Streaming Responses with Honcho

When working with AI-generated content, streaming the response as it’s generated can significantly improve the user experience. Honcho provides streaming functionality in its SDKs that allows your application to display content as it’s being generated, rather than waiting for the complete response.

When to Use Streaming

Streaming is particularly useful for:

  • Real-time chat interfaces
  • Long-form content generation
  • Applications where perceived speed is important
  • Interactive agent experiences
  • Reducing time-to-first-word in user interactions

Streaming with the Dialectic Endpoint

One of the primary use cases for streaming in Honcho is with the Dialectic endpoint. This allows you to stream the AI’s reasoning about a user in real-time.

Prerequisites

from honcho import Honcho

honcho = Honcho()

# Create or get an existing App
app = honcho.apps.get_or_create(name="demo-app")

# Create or get user
user = honcho.apps.users.get_or_create(app_id=app.id, name="demo-user")

# Create a new session
session = honcho.apps.users.sessions.create(app_id=app.id, user_id=user.id)

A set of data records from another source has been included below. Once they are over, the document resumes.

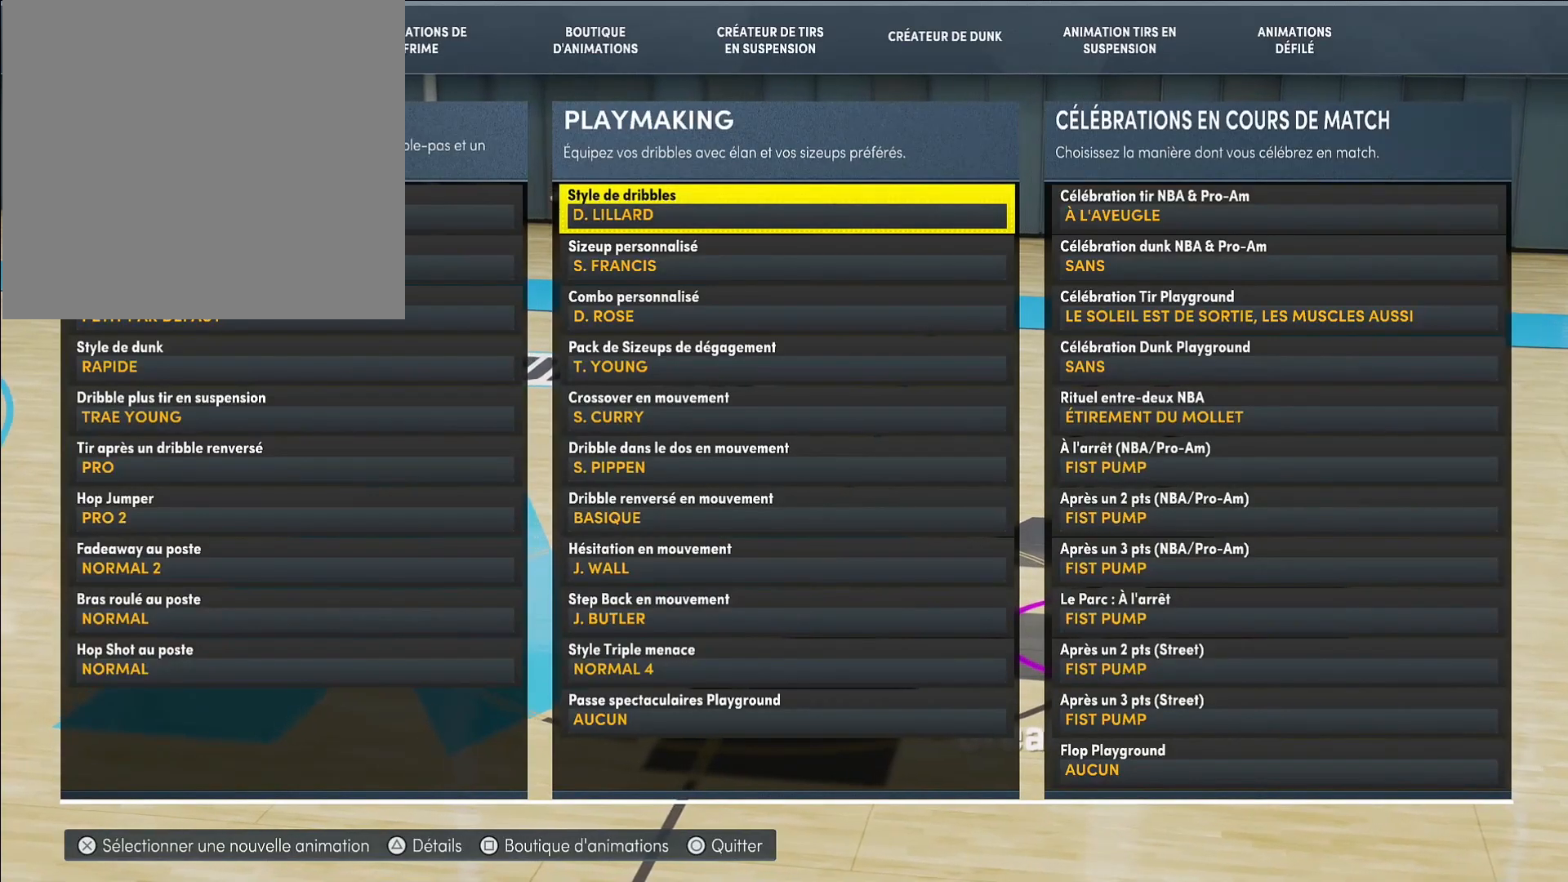
{"buttons": [], "left_stick": "center", "right_stick": "center", "events": [[83, "DPAD_LEFT", "up"], [300, "DPAD_DOWN", "down"], [383, "DPAD_DOWN", "up"]]}
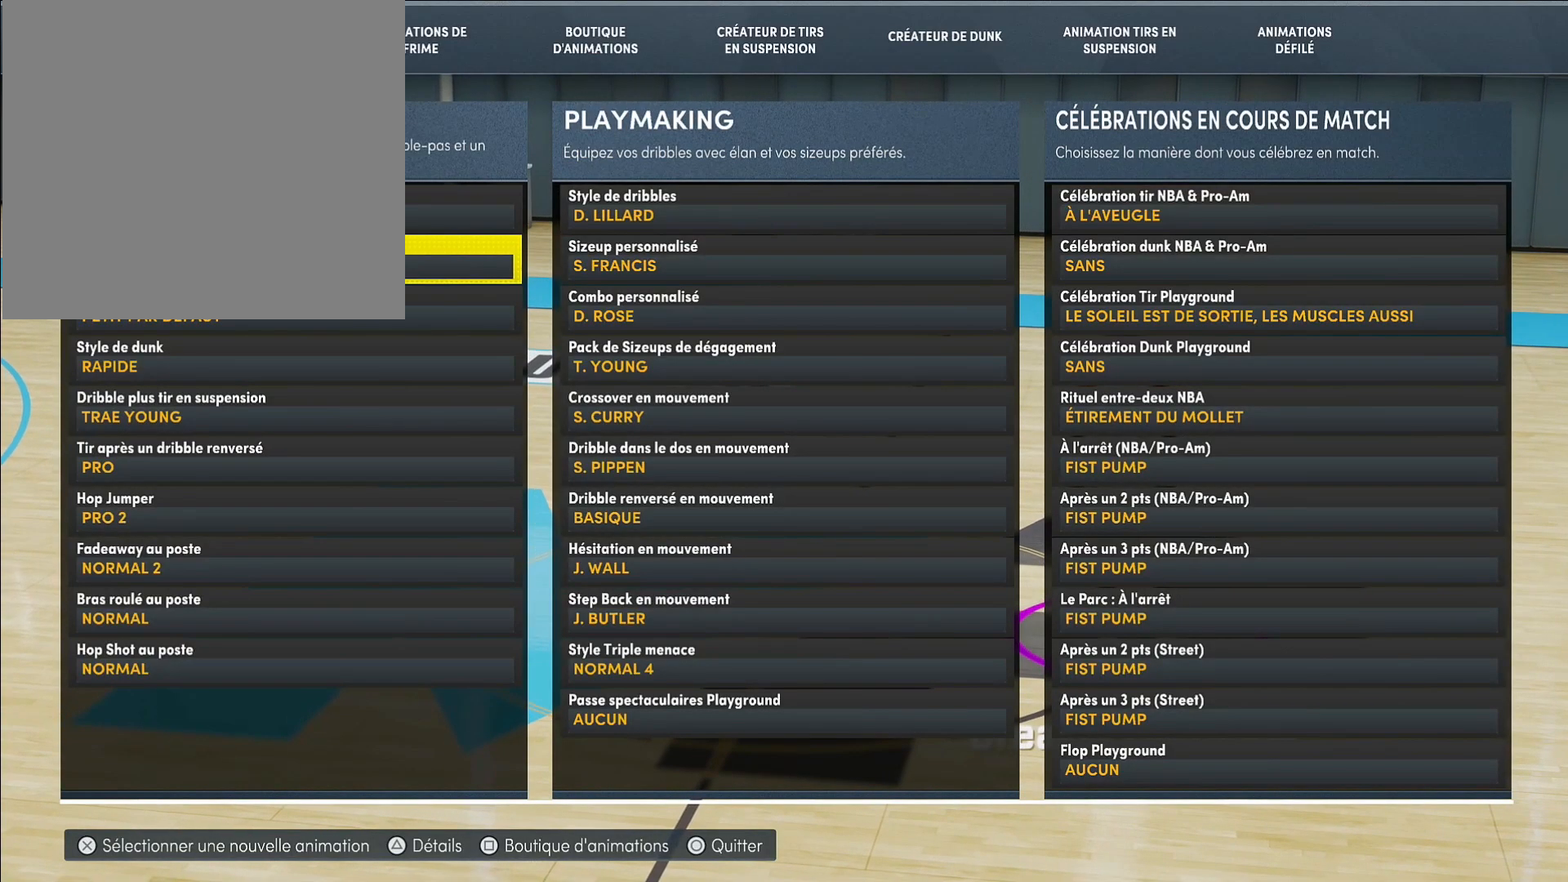
{"buttons": [], "left_stick": "center", "right_stick": "center", "events": [[217, "DPAD_LEFT", "down"], [267, "DPAD_LEFT", "up"], [367, "DPAD_UP", "down"], [450, "DPAD_UP", "up"]]}
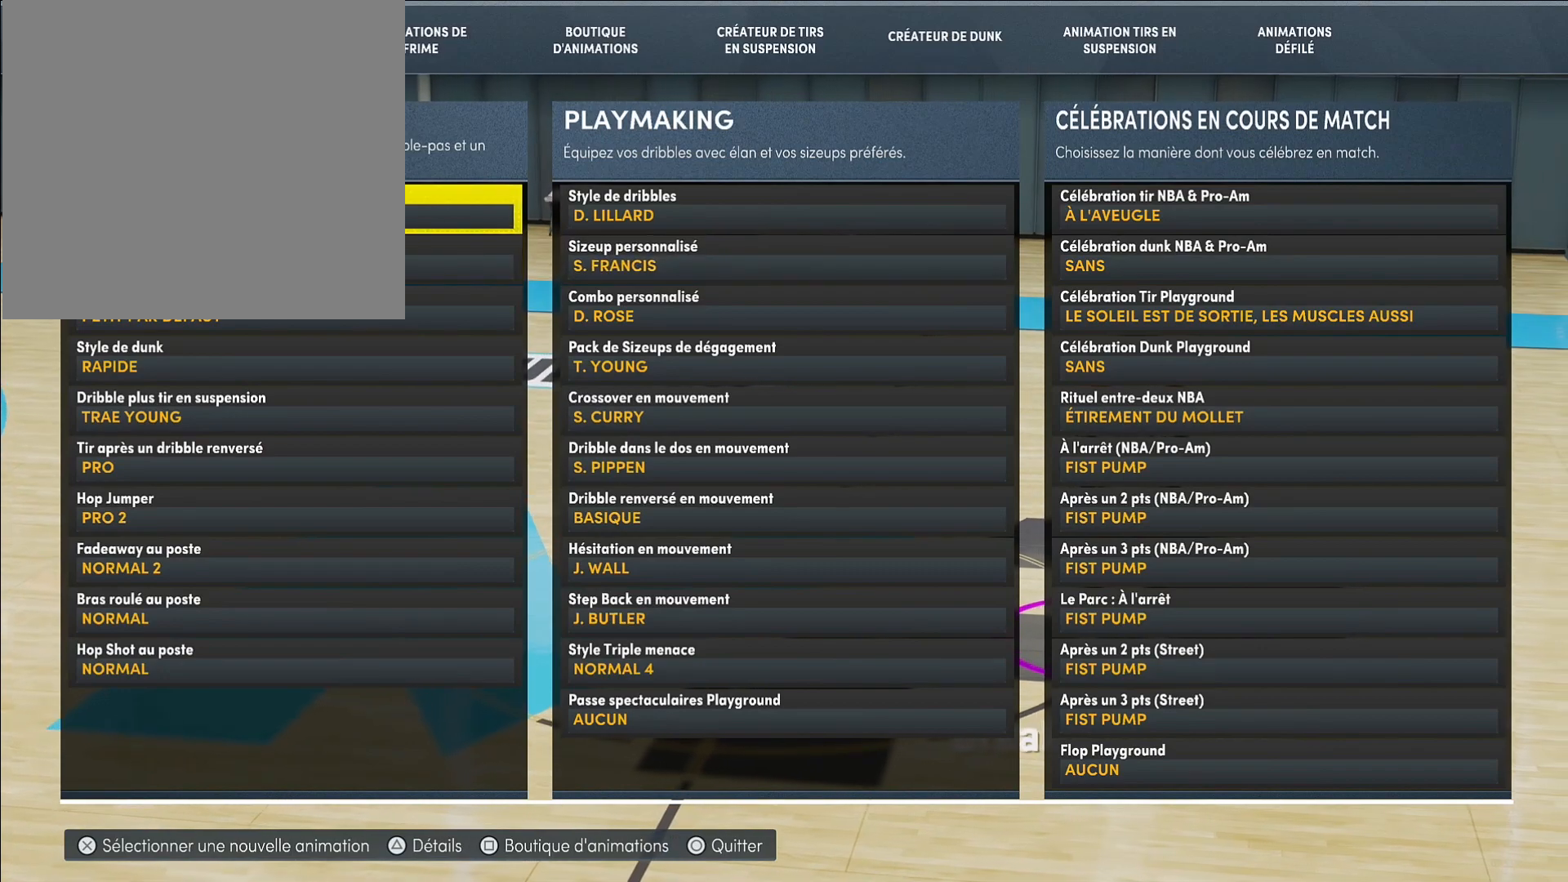
{"buttons": [], "left_stick": "center", "right_stick": "center", "events": []}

# Store some messages for context (optional)
honcho.apps.users.sessions.messages.create(
    app_id=app.id,
    user_id=user.id,
    session_id=session.id,
    content="Hello, I'm testing the streaming functionality",
    is_user=True
)

Streaming from the Dialectic Endpoint

import time

# Basic streaming example
with honcho.apps.users.sessions.with_streaming_response.stream(
    app_id=app.id,
    user_id=user.id,
    session_id=session.id,
    queries="What can you tell me about this user?",
) as response:
    for chunk in response.iter_text():
        print(chunk, end="", flush=True)  # Print each chunk as it arrives
        time.sleep(0.01)  # Optional delay for demonstration

Working with Streaming Data

When working with streaming responses, consider these patterns:

  1. Progressive Rendering - Update your UI as chunks arrive instead of waiting for the full response
  2. Buffered Processing - Accumulate chunks until a logical break (like a sentence or paragraph)
  3. Token Counting - Monitor token usage in real-time for applications with token limits
  4. Error Handling - Implement appropriate error handling for interrupted streams

Example: Restaurant Recommendation Chat

import asyncio
from honcho import Honcho

async def restaurant_recommendation_chat():
    honcho = Honcho()
    app = await honcho.apps.get_or_create(name="food-app")
    user = await honcho.apps.users.get_or_create(app_id=app.id, name="food-lover")
    session = await honcho.apps.users.sessions.create(app_id=app.id, user_id=user.id)
    
    # Store multiple user messages about food preferences
    user_messages = [
        "I absolutely love spicy Thai food, especially curries with coconut milk.",
        "Italian cuisine is another favorite - fresh pasta and wood-fired pizza are my weakness!",
        "I try to eat vegetarian most of the time, but occasionally enjoy seafood.",
        "I can't handle overly sweet desserts, but love something with dark chocolate."
    ]
    
    # Store the user's messages in the session
    for message in user_messages:
        await honcho.apps.users.sessions.messages.create(
            app_id=app.id,
            user_id=user.id,
            session_id=session.id,
            content=message,
            is_user=True
        )
        print(f"User: {message}")
    
    # Ask for restaurant recommendations based on preferences
    print("\nRequesting restaurant recommendations...")
    print("Assistant: ", end="", flush=True)
    full_response = ""
    
    # Stream the response
    with honcho.apps.users.sessions.with_streaming_response.stream(
        app_id=app.id,
        user_id=user.id,
        session_id=session.id,
        queries="Based on this user's food preferences, recommend 3 restaurants they might enjoy in the Lower East Side."
    ) as response:
        for chunk in response.iter_text():
            print(chunk, end="", flush=True)
            full_response += chunk
            await asyncio.sleep(0.01)
    
    # Store the assistant's complete response
    await honcho.apps.users.sessions.messages.create(
        app_id=app.id,
        user_id=user.id,
        session_id=session.id,
        content=full_response,
        is_user=False
    )

# Run the async function
if __name__ == "__main__":
    asyncio.run(restaurant_recommendation_chat())

Performance Considerations

When implementing streaming:

  • Consider connection stability for mobile or unreliable networks
  • Implement appropriate timeouts for stream operations
  • Be mindful of memory usage when accumulating large responses
  • Use appropriate error handling for network interruptions

Streaming responses provide a more interactive and engaging user experience. By implementing streaming in your Honcho applications, you can create more responsive AI-powered features that feel natural and immediate to your users.